Sony Cyber-shot DSC N2 sensor and files
Sony Cybershot N2 features
The Sony Cyber-shot N2 is equipped with a 10.1 Megapixel Sony CCD sensor measuring 1/1.7in and delivering 4:3 aspect ratio images with a maximum resolution of 3648×2736 pixels. This sensor is actually fractionally larger than the 1/1.8in sensor of its predecessor (and indeed the Canon PowerShot A640), although the difference is so small, it doesn’t make any difference to the lens coverage in practice.
The N2 offers no fewer than eight different resolution options from 10 to 2 Megapixels, along with VGA and 16:9 HDTV options, although compression levels are limited to two options: Fine and Standard. Like most compacts, there’s no RAW facility. Best quality JPEGs typically measure between 3 and 5MB each, with most working out at 4MB.
Like many compacts, the N2 is equipped with a small amount of internal memory for storing a handful of photos or short movie clips. The N2 has 25MB for this purpose, along with an undisclosed additional amount dedicated to a cunning alternative application. Like its predecessor, the N2 can store low resolution VGA copies of photos you’ve taken in an Album, and since they’re stored using dedicated internal memory, they’ll remain even if you remove or format the memory card. The N2’s album can store up to 500 images and you can luckily delete any you don’t want others to see, or deactivate the automatic saving process.

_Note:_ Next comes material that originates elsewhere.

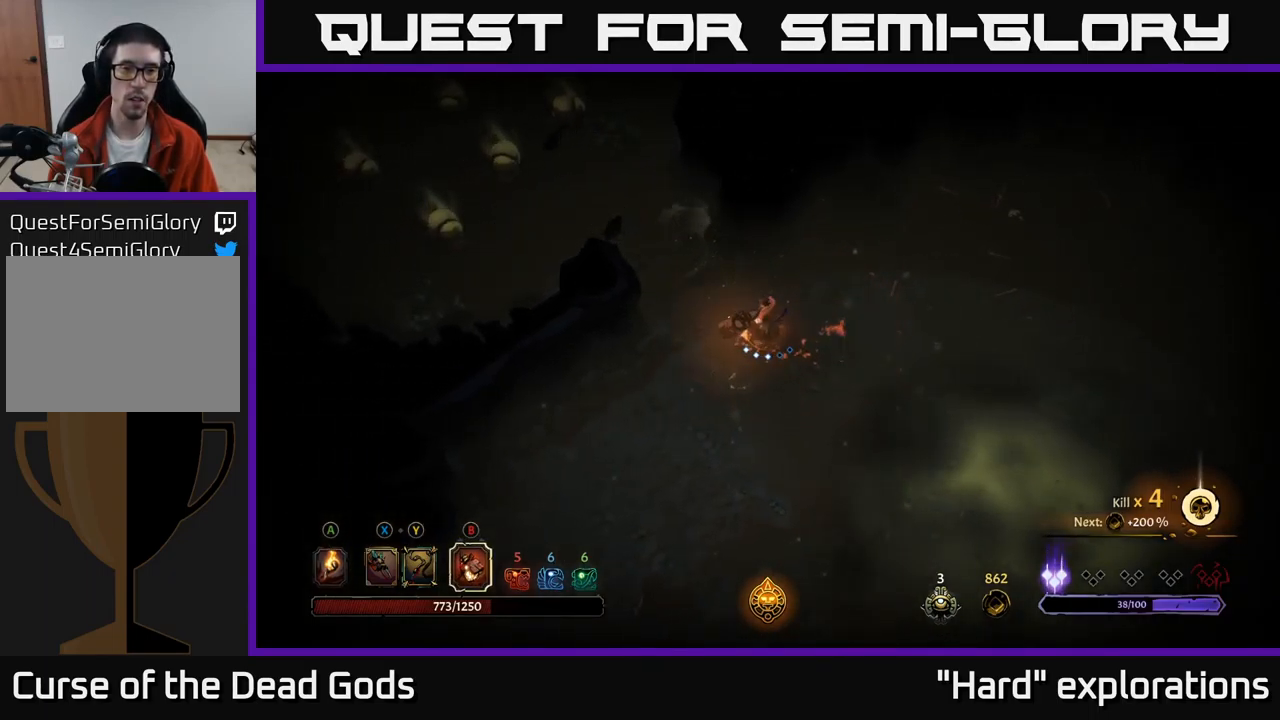
{"buttons": ["B"], "left_stick": "up-left", "right_stick": "center", "events": [[50, "left_stick", "up-left"], [317, "B", "down"]]}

It’s a great feature which allows you to effectively carry an album of your favourite shots and share them with friends on the big 3in screen or using a TV slideshow. To keep your audience interested, there’s also a choice of five transition styles to choose from – there’s a demo in our video tour.

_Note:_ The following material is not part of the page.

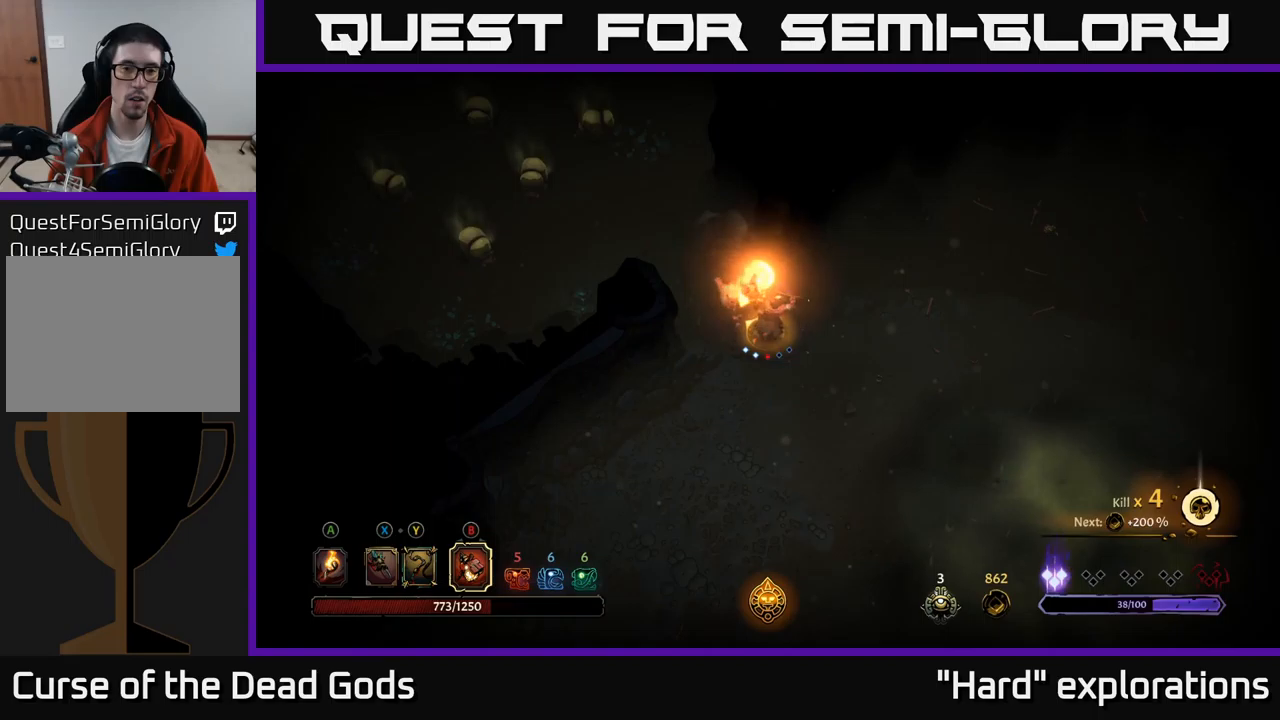
{"buttons": [], "left_stick": "up-left", "right_stick": "center", "events": [[333, "B", "up"]]}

Sony even goes on step further by allowing up to four three-minute MP3 tracks to be downloaded into the N2 to provide background music for the slideshows. These tracks are stored in separate memory to the album, which can’t be used for any other purpose.
Exposure and Creative options
The Sony N2 offers Auto, Program and Manual modes, along with eight scene presets: High Sensitivity, Twilight, Twilight Portrait, Soft Snap, Landscape, Beach, Snow and Fireworks. There’s no Aperture or Shutter Priority modes, so you’ll need to go into full Manual to adjust these settings.
In Manual you can select shutter speeds from 30 seconds to 1/1000 but only one of three apertures. Since you’re in full Manual mode, you’ll also have to remember to balance the exposure yourself to avoid under or over exposure, although the N2 does provide an EV reading to indicate how far above or below you are.
Along with auto focus and macro modes, the N2 can be set to fixed focusing distances of 0.5, 1, 3 and 7m and infinity. There’s also a neat Spot AF option which literally lets you tap at the area on the screen where you’d like the camera to focus.
The N2’s sensitivity ranges between 100 and 1600 ISO, a boost from the earlier N1’s 80 to 800 ISO range – see our Results and Gallery pages for examples at high sensitivities. White balance can be set to Automatic, Daylight, Cloudy, Fluorescent, Incandescent and Flash, but there’s sadly no custom mode.
The N2’s Colour menu offers Normal, Vivid, Natural, Sepia and Black and White modes; we used Normal for all our Gallery and test shots, which delivered quite punchy images out of the camera.
You can also adjust the Contrast and Sharpness by one step up or down; we left them at the default Normal middle positions for our test shots, although as mentioned in the Gallery, you may wish to turn down the sharpening a little.
With the switch on the side of the N2 set to the filmstrip icon, you can record video clips with sound in the MPEG-1 format. The N2 offers two VGA 640×480 modes: Fine at 30fps and Standard at 16.6fps, along with a ‘Video mail’ option at 160×112 in 8.3fps. The Fine mode delivers smooth and detailed footage which looks great when played on-screen, a PC or on a TV set; you’re looking at about 1.35MB per second in this best quality mode, and need to use a Memory Stick Pro Duo card to support the data rate.
The Sony N2 extends its lens when powering-up and is ready for action in about 1.5 seconds; it takes about the same to retract the lens again and switch off. Overall handling was good, with the N2 focusing quickly and feeling responsive to button presses.
The N2 offers two continuous shooting modes: Burst which can record up to three 10M Fine frames in about four seconds (approx 0.75fps), and Multi Burst which can record a series of up to 16 1 Megapixel images at intervals of 1/30, 1/15 or 1/7.5 second. Continuous shooting capabilities are rarely great on a compact, but this is one area where the N2 falls behind many rivals. For example, the Canon A640 could fire off seven best quality JPEGs at 1.5fps, compared to just three on the N2 at 0.75fps.